La maison de l’horreur. C’est ainsi qu’est connu, depuis deux mois et demi, le numéro 11 de la rue Estevez, à Chalchuapa (80 km à l’ouest de San Salvador). Pendant des années, le propriétaire de cette petite maison aux murs verts, Hugo Ernesto Osorio Chávez, un ancien policier, y aurait attiré des femmes, la plupart jeunes et pauvres, avec des promesses d’un travail ou d’argent, les aurait violées, assassinées et les y aurait enterrées.
La macabre découverte a été faite dans la nuit du 7 mai. Les policiers trouvent alors sept fosses recouvertes d’une chape de ciment dans un patio derrière la maison. A l’intérieur, des cadavres empilés. On ignore toujours le nombre exact de victimes. Elles seraient au moins vingt, peut-être quarante. Les autorités ont assuré que toutes avaient été tuées avant 2019, date de l’arrivée au pouvoir du président Nayib Bukele. Le média en ligne Factum a pourtant montré qu’au moins treize d’entre elles l’ont été en 2020 et 2021. L’article a été censuré par le parquet général.
Le gouvernement accuse les journalistes « malveillants » de vouloir le discréditer dans sa lutte contre la criminalité, alors qu’il affiche une baisse drastique des homicides, et notamment des féminicides. Ceux-ci auraient diminué de 44,2 % en 2020 par rapport à 2019, passant de 217 à 121 femmes assassinées. Ceux de Chalchuapa n’ont pas été comptabilisés dans les statistiques.
En plus de l’ex-policier, neuf autres personnes ont été arrêtées : d’anciens membres de la police et de l’armée, des membres de gangs. On présume qu’Osorio Chávez a utilisé ses fosses pour faire disparaître les corps de victimes d’autres assassins. Alimentant ainsi les soupçons de l’existence de structures qui se débarrassent des cadavres.

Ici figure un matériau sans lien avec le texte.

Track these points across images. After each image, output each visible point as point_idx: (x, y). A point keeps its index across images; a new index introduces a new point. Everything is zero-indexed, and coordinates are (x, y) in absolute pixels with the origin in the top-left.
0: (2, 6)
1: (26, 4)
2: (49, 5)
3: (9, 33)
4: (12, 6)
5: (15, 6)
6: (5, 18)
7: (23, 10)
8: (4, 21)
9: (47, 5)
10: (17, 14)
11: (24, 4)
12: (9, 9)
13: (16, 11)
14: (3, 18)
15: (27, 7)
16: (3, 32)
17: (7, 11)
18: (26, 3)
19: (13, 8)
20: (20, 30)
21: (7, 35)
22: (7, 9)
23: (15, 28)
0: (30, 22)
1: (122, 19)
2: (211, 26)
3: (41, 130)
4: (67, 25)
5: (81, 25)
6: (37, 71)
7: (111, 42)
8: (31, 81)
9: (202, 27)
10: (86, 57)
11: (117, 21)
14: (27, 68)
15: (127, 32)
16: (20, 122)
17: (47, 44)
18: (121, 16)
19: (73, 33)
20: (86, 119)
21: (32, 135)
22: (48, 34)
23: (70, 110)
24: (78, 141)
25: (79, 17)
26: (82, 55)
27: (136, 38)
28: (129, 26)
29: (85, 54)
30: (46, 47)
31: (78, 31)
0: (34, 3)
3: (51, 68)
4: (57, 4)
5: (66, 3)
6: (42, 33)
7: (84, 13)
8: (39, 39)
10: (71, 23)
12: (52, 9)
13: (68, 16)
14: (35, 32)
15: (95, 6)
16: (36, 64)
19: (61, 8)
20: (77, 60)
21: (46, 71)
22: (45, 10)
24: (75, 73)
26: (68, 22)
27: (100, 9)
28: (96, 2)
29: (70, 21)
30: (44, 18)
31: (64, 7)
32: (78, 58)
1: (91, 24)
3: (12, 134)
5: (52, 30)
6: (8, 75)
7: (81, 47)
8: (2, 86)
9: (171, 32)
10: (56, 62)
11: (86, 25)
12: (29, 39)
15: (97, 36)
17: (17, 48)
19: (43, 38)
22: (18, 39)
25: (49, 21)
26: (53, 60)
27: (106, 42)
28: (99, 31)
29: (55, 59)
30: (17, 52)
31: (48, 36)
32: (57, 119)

Une loi très restrictive sur l’avortement
Selon une enquête du média El Faro, la baisse de la criminalité est due à un accord secret entre le gouvernement et un des principaux gangs du pays pour « pacifier » les rues, en échange d’un meilleur traitement en prison. Mais il n’est pas prouvé que ce pacte inclue la disparition de cadavres pour maquiller les chiffres.
Le massacre de Chalchuapa « montre surtout un système où la vie des femmes n’importe pas, affirme la militante féministe Sara Garcia Gross, et la vulnérabilité totale dans laquelle vivent les femmes dans ce pays ». Une vulnérabilité qui s’illustre notamment à travers la loi très restrictive sur l’avortement : le Salvador est l’un des sept pays, avec le Nicaragua, le Honduras, la République dominicaine, Haïti, le Suriname et Malte, à interdire totalement le recours à une interruption volontaire de grossesse (IVG).